Posted by Rich Apodaca Sun, 10 Sep 2006 19:15:00 GMT

... We report here the development of a computer program for converting chemical names into connection tables, a process we call "nomenclature translation." ... this process provides an alternate method of structure registration by allowing a new substance to be input via a structurally descriptive systematic name instead of only as a connection table taken from a structural diagram.

-G.G.V. Stouw et al. J. Chem. Doc. 1974, 14, 185-193

Systematic nomenclature is one of the oldest forms of line notation. As a result, it can be found widely in papers, patents, spreadsheets, and other documents. Any software that can convert systematic nomenclature, such as IUPAC names, into a computer-based representational system, such as a connection table, has the potential to unlock vast amounts of legacy chemical information by making it structure-searchable.

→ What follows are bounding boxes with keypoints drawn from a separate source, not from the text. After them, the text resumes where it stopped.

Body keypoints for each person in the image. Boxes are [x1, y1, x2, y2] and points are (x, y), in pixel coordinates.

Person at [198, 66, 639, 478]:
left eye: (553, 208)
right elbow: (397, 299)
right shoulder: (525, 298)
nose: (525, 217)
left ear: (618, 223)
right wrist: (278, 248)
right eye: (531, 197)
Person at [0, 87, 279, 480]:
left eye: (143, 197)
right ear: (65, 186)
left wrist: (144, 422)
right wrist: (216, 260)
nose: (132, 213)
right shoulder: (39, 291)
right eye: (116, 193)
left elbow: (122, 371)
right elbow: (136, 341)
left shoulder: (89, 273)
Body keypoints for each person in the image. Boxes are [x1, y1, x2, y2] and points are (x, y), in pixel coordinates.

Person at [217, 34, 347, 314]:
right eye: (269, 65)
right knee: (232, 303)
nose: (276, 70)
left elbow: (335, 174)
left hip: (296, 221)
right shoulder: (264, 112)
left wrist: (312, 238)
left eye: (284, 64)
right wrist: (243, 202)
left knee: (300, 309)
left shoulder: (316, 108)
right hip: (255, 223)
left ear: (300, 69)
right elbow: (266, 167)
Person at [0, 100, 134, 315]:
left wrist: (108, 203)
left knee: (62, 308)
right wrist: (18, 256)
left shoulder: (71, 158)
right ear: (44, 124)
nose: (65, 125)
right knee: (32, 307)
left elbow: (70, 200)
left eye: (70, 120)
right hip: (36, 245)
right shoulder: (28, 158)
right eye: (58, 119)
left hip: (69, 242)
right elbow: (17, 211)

Stouw and his group at Chemical Abstracts Service (CAS) developed the first working system for name to structure conversion. Their interest in an automated process stemmed from the potential to greatly accelerate the rate at which the chemical literature could be indexed. Instead of a human creating a computer representation by manually parsing a systematic name from a paper, a computer could do it error-free at a fraction of the cost. These factors are still at work today, although the pool of raw chemical information material has increased exponentially since 1974.

Nomenclature translation has been more widely investigated than the related problem of 2-D raster image interpretation, although the driving forces in both cases are the same. There are, of course, several proprietary packages for nomenclature translation. An important disadvantage of all of them is a distinct lack of customizability.

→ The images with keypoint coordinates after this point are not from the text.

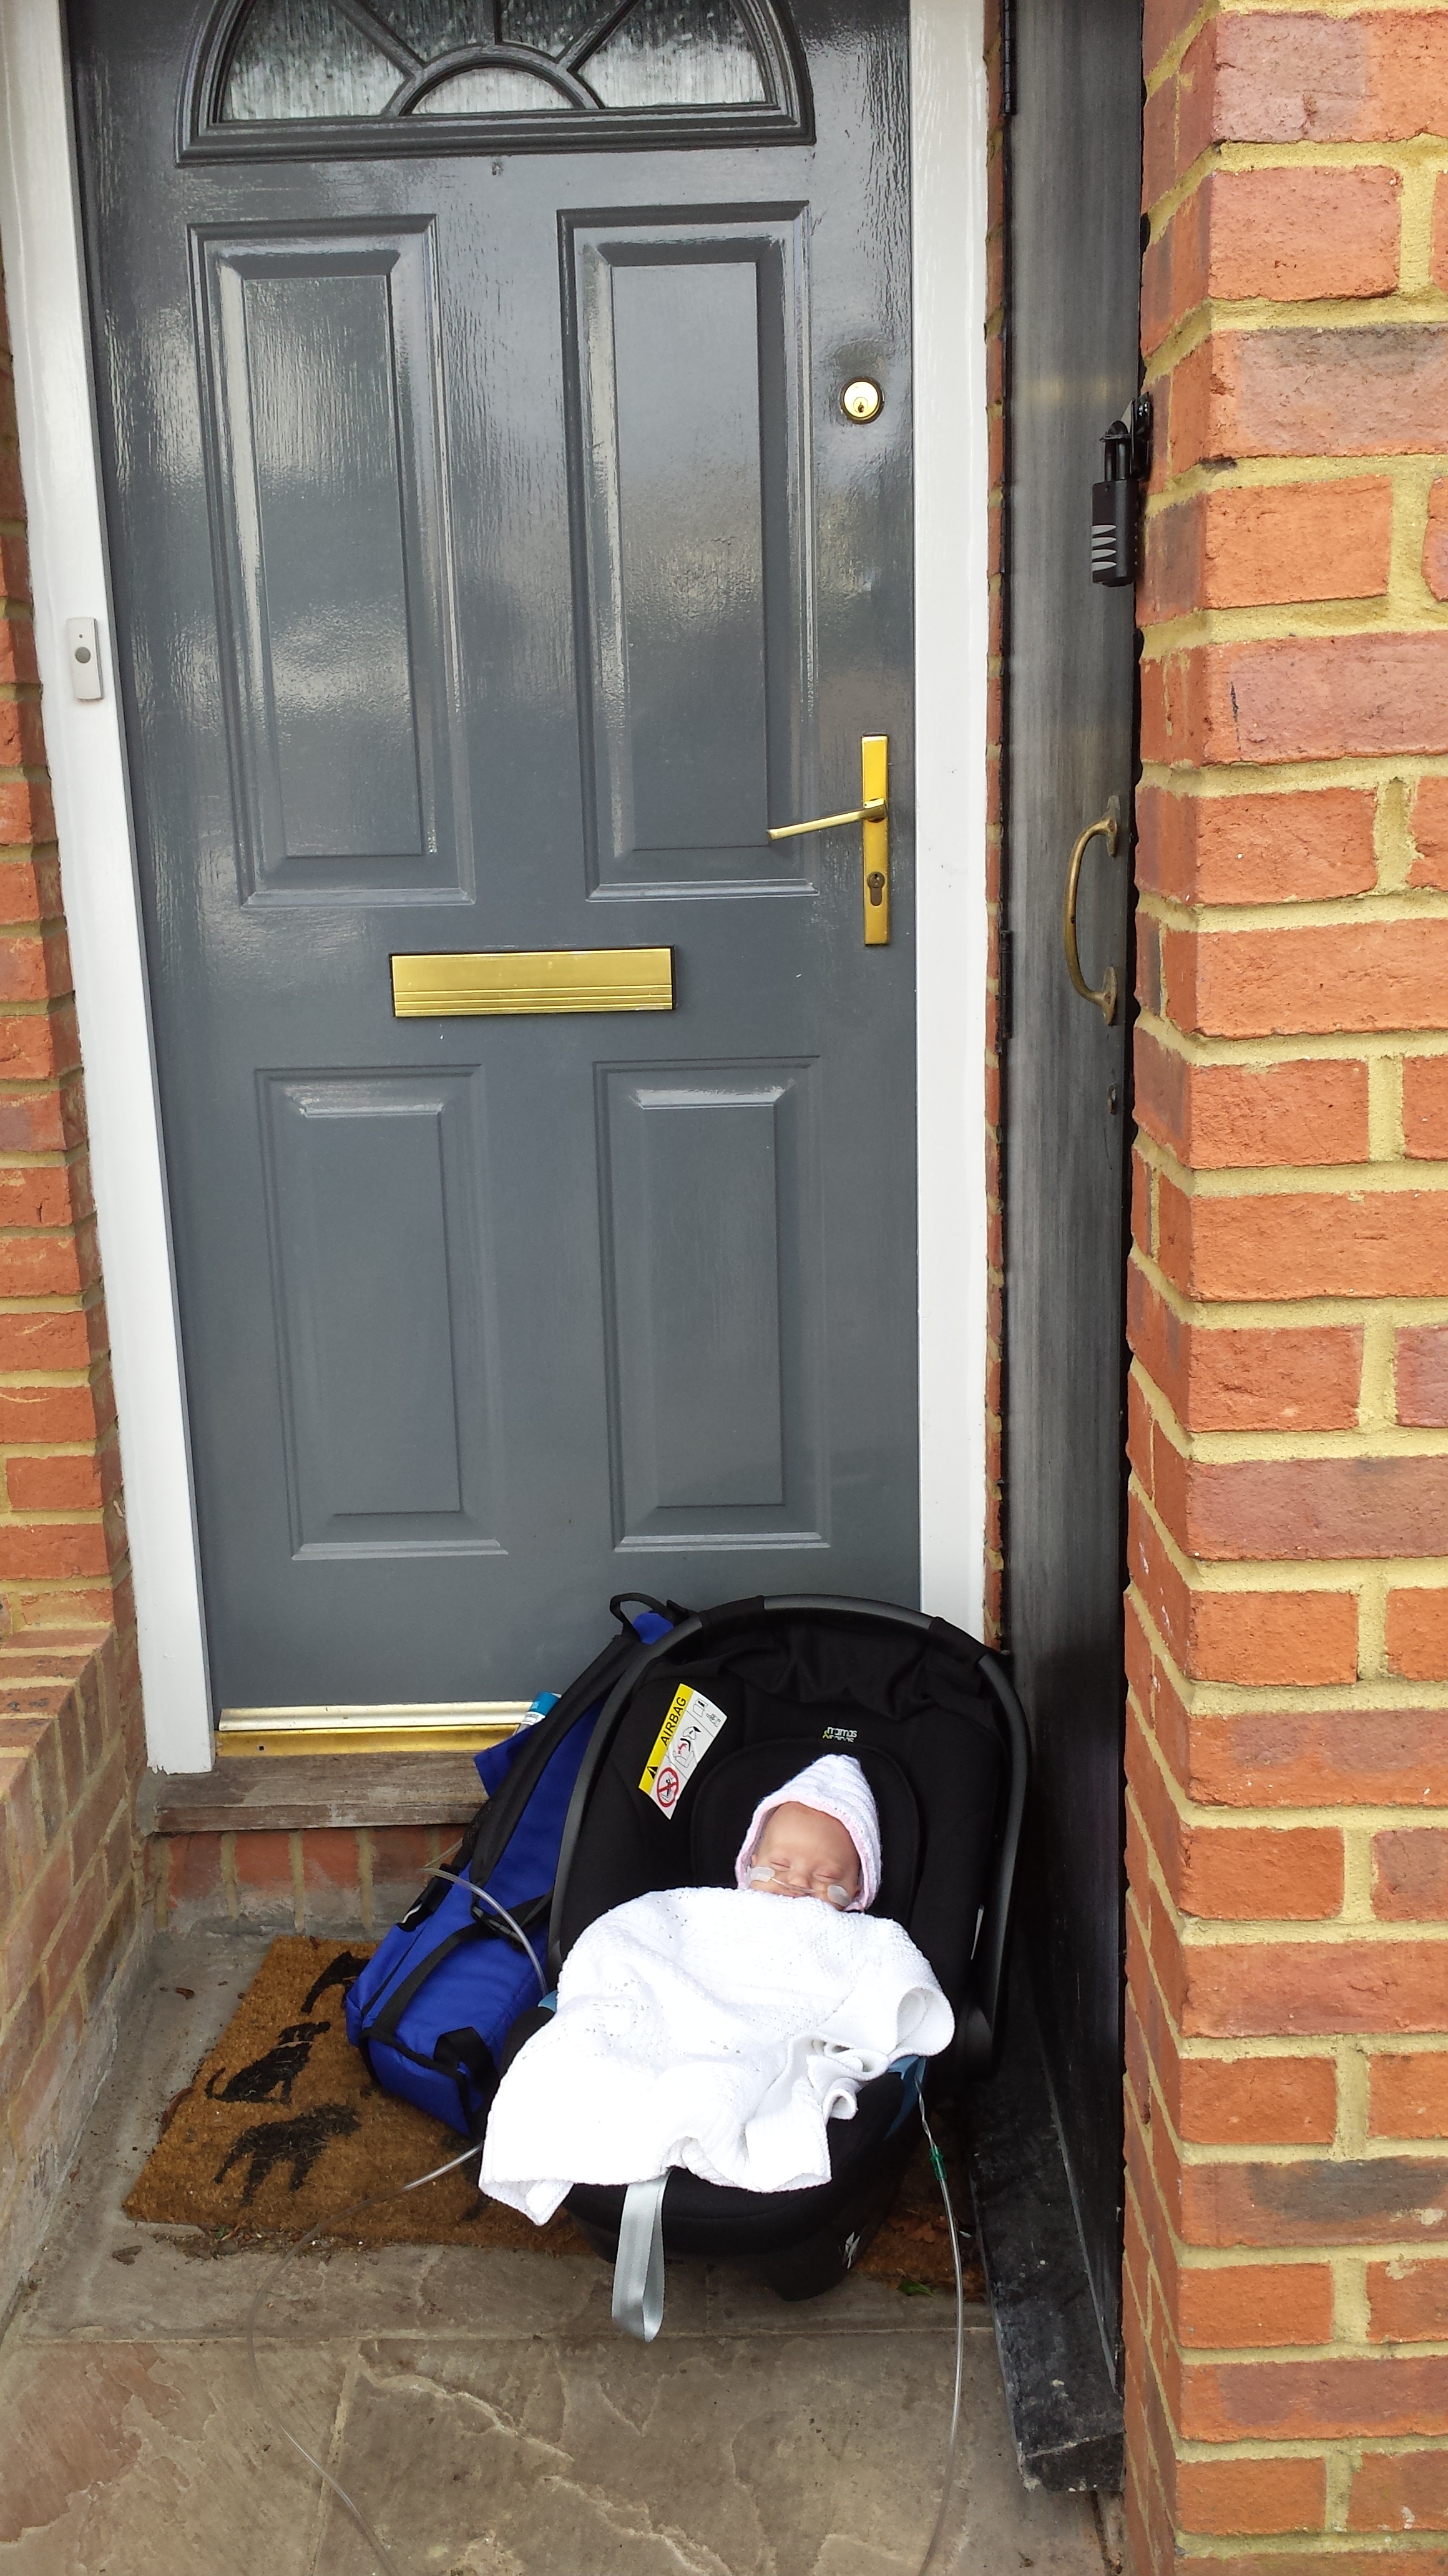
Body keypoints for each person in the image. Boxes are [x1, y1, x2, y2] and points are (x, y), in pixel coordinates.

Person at [480, 1752, 951, 2219]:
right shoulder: (703, 1908)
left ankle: (703, 2113)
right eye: (780, 1865)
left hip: (772, 2038)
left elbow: (901, 1985)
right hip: (676, 2012)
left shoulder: (865, 1936)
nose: (797, 1883)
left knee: (726, 2086)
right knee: (593, 2050)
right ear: (751, 1862)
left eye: (827, 1877)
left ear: (859, 1890)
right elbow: (628, 1934)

Open source nomenclature translation options have been very limited. One of the first such packages was ChemNomParse by David Robinson, Bhupinder Sandhu, and Stephen Tomkinson at the University of Manchester. ChemNomParse has since been made part of the Chemistry Development Kit (CDK). Although its capabilities are relatively limited, ChemNomParse is very useful for the design it embodies.

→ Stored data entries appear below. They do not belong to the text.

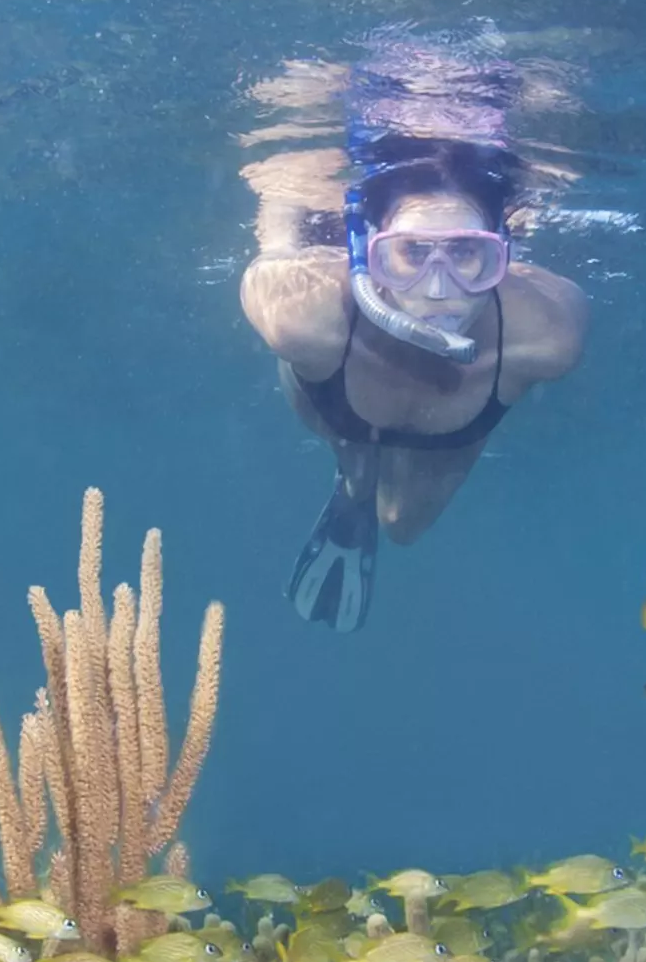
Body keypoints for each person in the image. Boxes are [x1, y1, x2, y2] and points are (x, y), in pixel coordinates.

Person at [241, 135, 589, 631]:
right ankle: (353, 477)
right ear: (368, 252)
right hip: (336, 400)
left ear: (501, 253)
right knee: (347, 440)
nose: (438, 287)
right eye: (411, 251)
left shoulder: (548, 338)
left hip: (454, 429)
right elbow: (276, 251)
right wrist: (281, 216)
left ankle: (359, 475)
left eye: (466, 252)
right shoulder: (302, 319)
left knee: (402, 525)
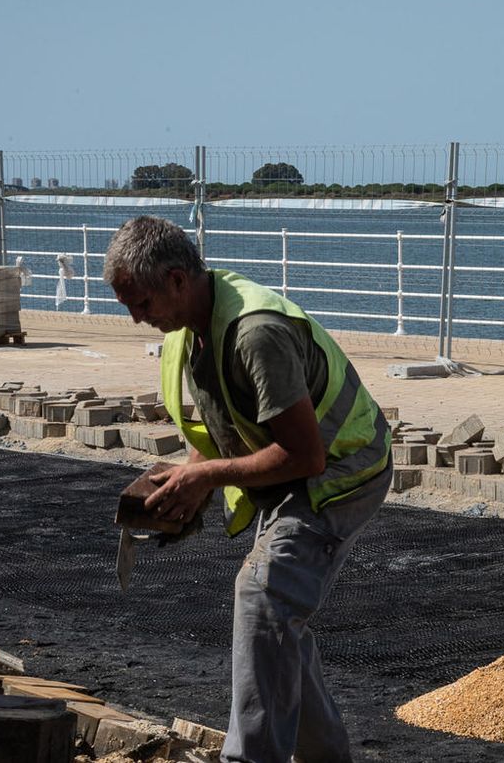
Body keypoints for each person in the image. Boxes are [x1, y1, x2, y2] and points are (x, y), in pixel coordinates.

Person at [103, 215, 390, 763]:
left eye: (140, 302)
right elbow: (223, 424)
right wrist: (191, 478)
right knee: (278, 617)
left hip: (341, 473)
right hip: (302, 471)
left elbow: (304, 455)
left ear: (177, 280)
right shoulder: (189, 331)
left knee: (262, 598)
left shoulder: (257, 334)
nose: (137, 318)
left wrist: (205, 476)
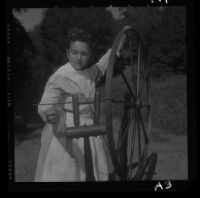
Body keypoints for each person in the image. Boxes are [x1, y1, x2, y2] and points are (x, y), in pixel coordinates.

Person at [35, 27, 127, 182]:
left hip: (89, 126)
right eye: (74, 52)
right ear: (67, 53)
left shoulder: (90, 73)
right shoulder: (60, 76)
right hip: (67, 129)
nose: (79, 58)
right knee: (68, 172)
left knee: (92, 167)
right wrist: (48, 112)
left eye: (84, 54)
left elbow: (106, 61)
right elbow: (47, 101)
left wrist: (122, 37)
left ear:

More recently, Peter Corbet at Cambridge has developed a package called OPSIN. Egon Willighagen wrote about integrating OPSIN into the desktop software package Bioclipse. OPSIN's source can be found in the project's SVN repository.

The most exciting potential for chemical nomenclature translation is realized when this capability is blended with other chemical informatics technologies. Future articles in this series will show how ChemNomParse and OPSIN can be used with other open source tools to create rich chemical informatics systems.